### Excerpted passage
The head buzz of the LS community for the last couple years has been focused on the new L92/LS3 style ports. It’s true the new rectangular port style as cast from the factory is pretty incredible. Add some after market ingenuity, a CNC, and watch out. However, the cathedral head – the same one that was installed on every F-Body, many Corvettes, and today’s Trailblazer SS is still capable of making MONSTER power, and some of the hottest head manufacturers in the after market have been pouring resources into making the best “traditional style” LS1 heads on the market.
This is our guide to cathedral port head technology as of April 2008.
The first thing we want to tell you. WAIT! Don’t go throwing out your cathedral port designs just yet. Don’t forget the old adage, a chain is only as strong as its weakest link. That applies to engines as well; even the best head can be choked by a mediocre intake or undersized throttle body. In other words a head is only as good as the intake bolted to it.
I started counting all of the different intake manifolds available with the cathedral port and quite frankly ran out of fingers. On the other hand, when you look at intakes currently available for the L92 ports, and quite frankly it’s not good. A cast aluminum carburetor style is available and pretty good if you need that style. The factory one works a decent, but it certainly was not designed to meet after market needs. If you have a deep wallet, there are some very nice sheet metal and billet intakes for L92’s. That is why the cathedral port heads are still so relevant.

### Dataset excerpts

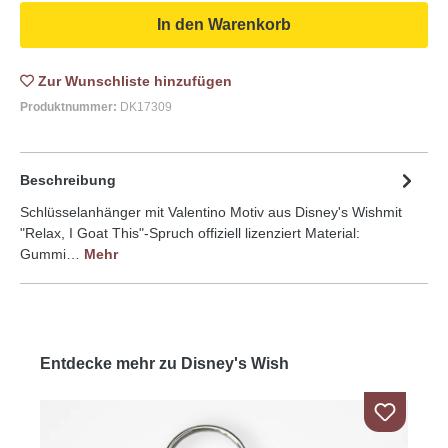
In den Warenkorb
Zur Wunschliste
Produktnummer:
DK17309
Beschreibung
Schlüsselanhänger mit Valentino Motiv aus Disney's Wishmit
"Relax, I Goat This"-Spruch offiziell lizenziert Material:
Gummi…
Mehr
Entdecke mehr zu Disney's Wish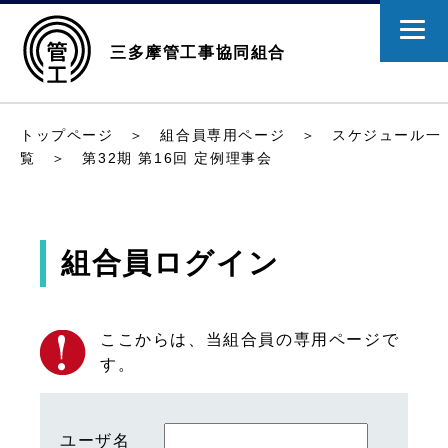
三多摩管工事協同組合
トップページ
＞
組合員専用ページ
＞
スケジュール一
覧
＞ 第32期 第16回 定例理事会
組合員ログイン
ここからは、当組合員の専用ページで
す。
ユーザ名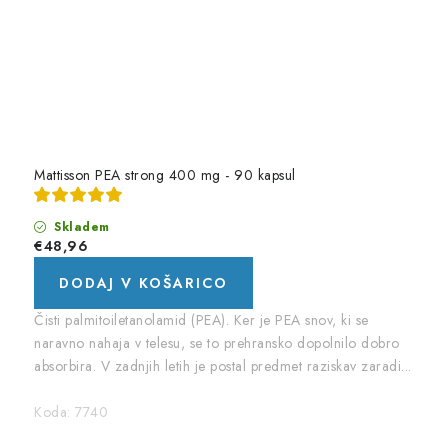
Mattisson PEA strong 400 mg - 90 kapsul
Skladem
€48,96
DODAJ V KOŠARICO
Čisti palmitoiletanolamid (PEA). Ker je PEA snov, ki se
naravno nahaja v telesu, se to prehransko dopolnilo dobro
absorbira. V zadnjih letih je postal predmet raziskav zaradi...
Koda:
7740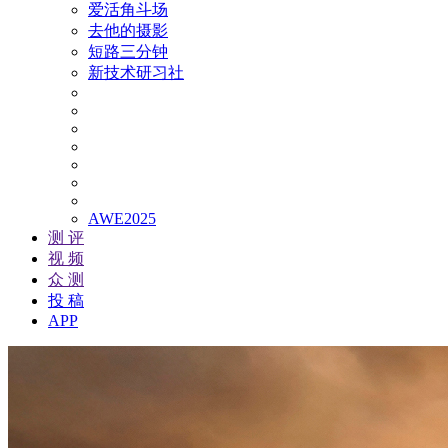
爱活角斗场
去他的摄影
短路三分钟
新技术研习社
AWE2025
测 评
视 频
众 测
投 稿
APP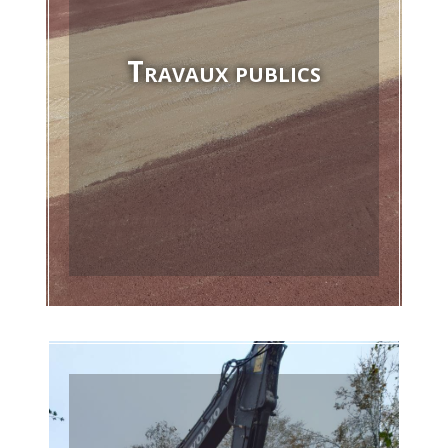
Travaux publics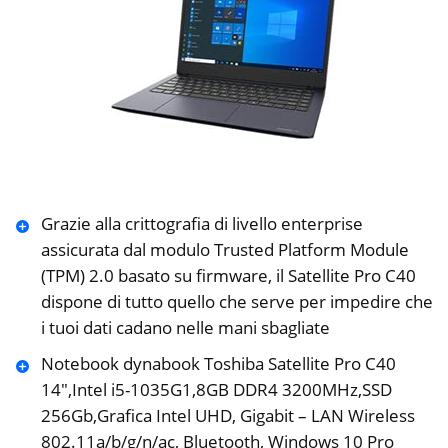
Grazie alla crittografia di livello enterprise
assicurata dal modulo Trusted Platform Module
(TPM) 2.0 basato su firmware, il Satellite Pro C40
dispone di tutto quello che serve per impedire che
i tuoi dati cadano nelle mani sbagliate
Notebook dynabook Toshiba Satellite Pro C40
14″,Intel i5-1035G1,8GB DDR4 3200MHz,SSD
256Gb,Grafica Intel UHD, Gigabit – LAN Wireless
802.11a/b/g/n/ac, Bluetooth, Windows 10 Pro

### Tasks to complete
**1)** Answer these about the cathedral port head article:
(a) On which vehicles was the cathedral head installed?
(b) As of what month and year is the guide written?
(c) According to the old adage it cites, what determines how strong a chain is?
**2)** Which intake options for L92 ports does the cathedral port head article mention?
**3)** Pick up the cathedral port head article after its last sentence and keep writing it.
The listing above comes from a source unrelated to the article on cathedral port heads.

### Responses to the exercise
**1)**
(a) Every F-Body, many Corvettes, and today's Trailblazer SS
(b) April 2008
(c) Its weakest link

**2)**
- A cast aluminum carburetor-style intake
- The factory intake
- Sheet metal intakes
- Billet intakes

**3)**
Let’s get started – we’re going to take a look at each manufacturer’s latest Cathedral Port heads:
GMPP offers 2 flavors of CNC ported factory heads – a CNC ported LS-6 head which features 2-inch hollow stem intake valves designed to push rpm limits, and a CNC ported LS2 package with factory valves for the more budget minded racer. Both styles from GMPP feature large 250 cc intake ports.
Here’s the basic layout and specs of each of these GMPP OEM offerings:
Livernois Motorsports, one of the most reputable shops in the LS1 aftermarket has a little bit more extensive line up of ported factory options on the GM castings. Led by famed street legal drag racer Dan Millen, Livernois is currently offering 4 stages of cathedral port cylinder heads.
Stage 1 starts out with brand new GM castings, and are 5-axis CNC machined to a 220 cc intake runner that flows 305 cfm, with 235 cfm of exhaust flow. The Livernois single coil valve springs are good to .580-inch lift.
Livernois’s Stage 3R heads are Millen’s answer to what is the baddest cathedral port head available in the market place. Starting with the same casting, Livernois applies a monster 240cc intake runner that flows upwards of 335 cfm. Exhaust is 262 cfm with a pipe on the flow bench, and 2.100-inch intake runners get the call. At a street price of less than $2,100 – that’s some major power for low bucks.
• Livernois Stage 3R
Flow: 335 cfm intake, 262 cfm exhaust
Valve Sizes: 2.100-inch intake, 1.575-inch exhaust
Street Price: $2100 or less
Pros and Cons – Using the LS1/LS2/LS6 OEM Castings
They are an excellent option for most heads and cam packages, because they offer the performance flow buys and the factory valve angle makes a good fit for factory pistons. Of course nothing is perfect, factory LS- heads were designed for a specific purpose, which means the deck surfaces were not designed to make over 600 hp, but like the work of most good engineers, they have been proven capable of more. That doesn’t mean pushing them to far is a good idea, because they will have some durability issues, especially with head gaskets in a serious forced induction environment.
That being said, the factory LS1/LS2 and especially the 243 LS6 heads have some major performance potential.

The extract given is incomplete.